Old-growth forest in Western Massachusetts


North Central Mass. with Most Large Trees Sees Largest Deforestation Rate
by Mary J Metzger
“Right now nature is taking out 29 percent of the carbon we are putting into the air. In the watershed, that is happening in wetlands soils and forests,” said Dr. William Moomaw of Tufts University when he spoke at the Nashua River Watershed Association’s River Resource Center in Groton.
     The talk marked the actual fiftieth anniversary date of the NRWA, which was founded October 16, 1969. Moomaw lauded the Association’s many half-century accomplishments: the “miraculous” clean-up of a badly polluted river system, continued water quality monitoring, greenway protection, and environmental education.
     “It’s a relay race we never really finish. We need to maintain the accomplishments of the past, but turn to the work of the future. The main task of the future is and will be adapting to climate change.”
     Moomaw’s climate science credentials run deep. He worked 31 years in the field, becoming, in 1986, the first scientist to testify on climate change before Congress. He was the lead author of five Intergovernmental Panel on Climate Change (IPCC) Reports, one of which shared the Nobel Peace Prize in 2007. He was Chairman of the Climate Group North America and Woods Hole Research Center, the top climate change think-tank in the world.     
“Watersheds are the ideal scale for addressing the multiple challenges of climate change, as they unite numerous towns, states, and political districts.”
     Climate change is bringing increased precipitation to New England, with increased vulnerability to flooding. “Everything we’ve done to address this is based on 1958 statistics, where 100-year floods happen every 100 years. Now they are happening every few years, and they are going to get worse. We need to get the zoning right, so we are not putting businesses and people in harm’s way.”

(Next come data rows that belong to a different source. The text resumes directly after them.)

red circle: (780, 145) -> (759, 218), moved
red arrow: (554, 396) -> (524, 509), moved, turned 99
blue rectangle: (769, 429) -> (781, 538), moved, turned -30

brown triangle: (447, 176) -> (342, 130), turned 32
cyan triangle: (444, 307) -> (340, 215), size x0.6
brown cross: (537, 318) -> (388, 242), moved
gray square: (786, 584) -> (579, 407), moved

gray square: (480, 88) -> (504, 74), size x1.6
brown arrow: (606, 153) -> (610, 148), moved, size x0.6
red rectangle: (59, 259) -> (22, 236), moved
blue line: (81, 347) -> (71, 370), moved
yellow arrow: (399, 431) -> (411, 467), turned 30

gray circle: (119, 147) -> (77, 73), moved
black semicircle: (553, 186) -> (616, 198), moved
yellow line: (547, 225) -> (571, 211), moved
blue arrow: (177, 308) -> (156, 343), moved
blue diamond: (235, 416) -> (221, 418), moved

     Wetlands and forests reduce run-off, but they also moderate temperatures and store carbon. The black rich wetlands soils have been “composting on steroids” since the Ice Ages. Though wetlands are only 5% of the land, their soils contain as much carbon as standing forests.
     “We need to be enforcing Wetlands Laws. It’s the lowest cost thing we can do to mitigate climate change.”

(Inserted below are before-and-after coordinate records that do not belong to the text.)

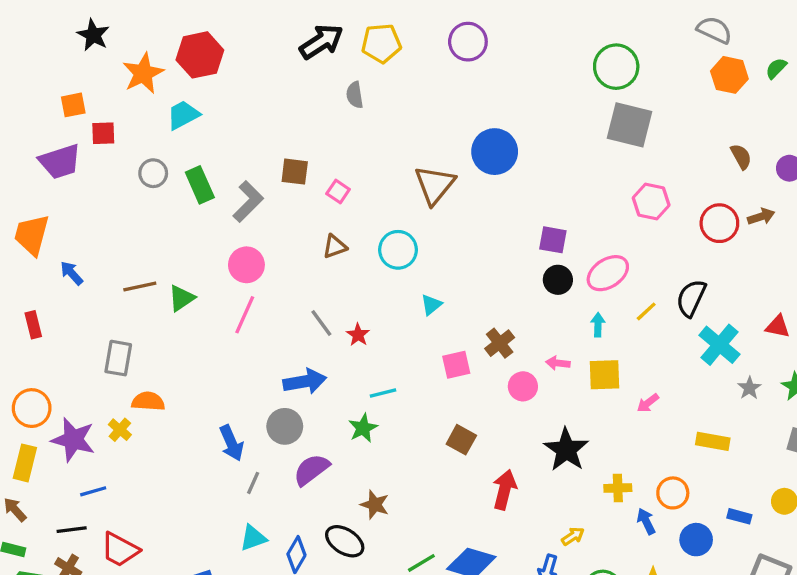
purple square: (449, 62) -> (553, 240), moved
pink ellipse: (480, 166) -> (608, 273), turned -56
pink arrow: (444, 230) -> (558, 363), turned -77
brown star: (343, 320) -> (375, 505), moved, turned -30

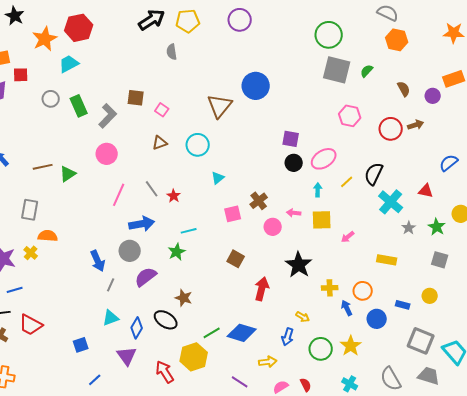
green semicircle: (776, 68) -> (367, 71), moved
pink line: (245, 315) -> (119, 195), moved
yellow arrow: (573, 536) -> (303, 317), turned 64

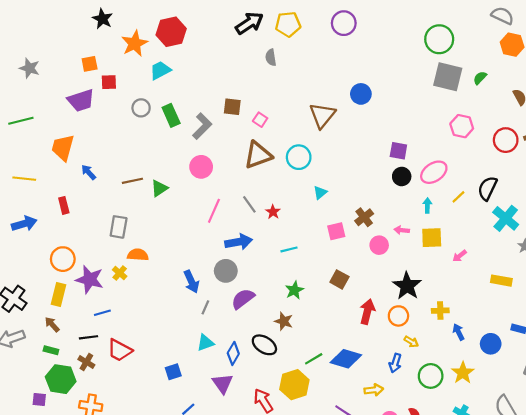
blue circle: (256, 86) -> (361, 94), size x0.7
brown triangle: (160, 143) -> (258, 155), size x1.8
green star: (177, 252) -> (294, 290), moved
orange circle: (363, 291) -> (398, 316), moved

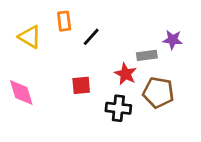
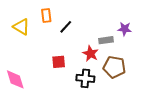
pink diamond: (21, 93) -> (15, 79), moved

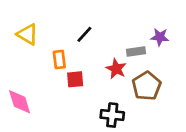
orange rectangle: (46, 15) -> (59, 59), moved
brown pentagon: (114, 67) -> (147, 86), turned 30
black cross: (85, 78) -> (112, 115), moved

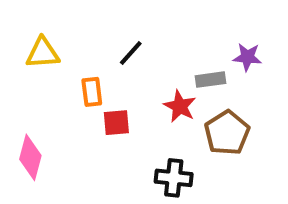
yellow triangle: (28, 34) -> (43, 53), turned -35
pink diamond: (20, 102) -> (30, 157), turned 32

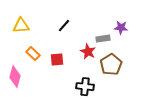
orange rectangle: (92, 92) -> (33, 54), moved, turned -40

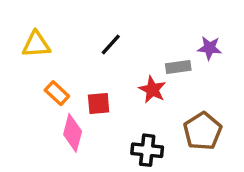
brown pentagon: (111, 65) -> (203, 131), moved
pink diamond: (15, 77) -> (73, 133), moved

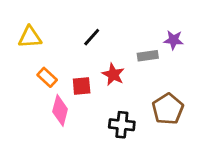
red star: (152, 90) -> (113, 74), moved

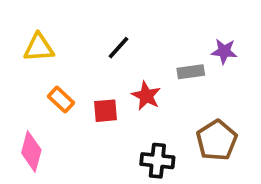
pink diamond: (60, 110) -> (31, 151), moved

Forests Are Best Way to Capture Carbon
Forests are the most effective means of removing carbon from the atmosphere. Most forests in Massachusetts have a median age of 60-79 years. “These young forests are just getting started in removing carbon. Older trees remove more and the rate of removal increases with their age. If you have 100 trees in a forest, one large tree may hold half of its carbon.”
Largest Deforestation in State
Is North-Central Region
     Almost all forests in the United States are managed for timbering. Some of the worst canopy loss in the world, rivaling the cutting in the Amazon, is happening in the Southeast. In Massachusetts, the north central region, which has a greater number of large trees, is seeing the largest deforestation rate.
     “We need to put the state forests off limits. Many municipal and land trusts forests can also help mitigate the effects of climate change, if we let them grow.” Moomaw calls this effort “proforestation.”
Old-Growth Forests Absorb The Most Carbon
     “Old growth forests take a long time to develop. We need to find the fastest growing older forests and let them grow, as young trees do not absorb as much carbon as older ones. Climate change affects everyone across the state. The state needs to change the compensation for saving trees, paying for the service landowners are providing when they let their forests grow.”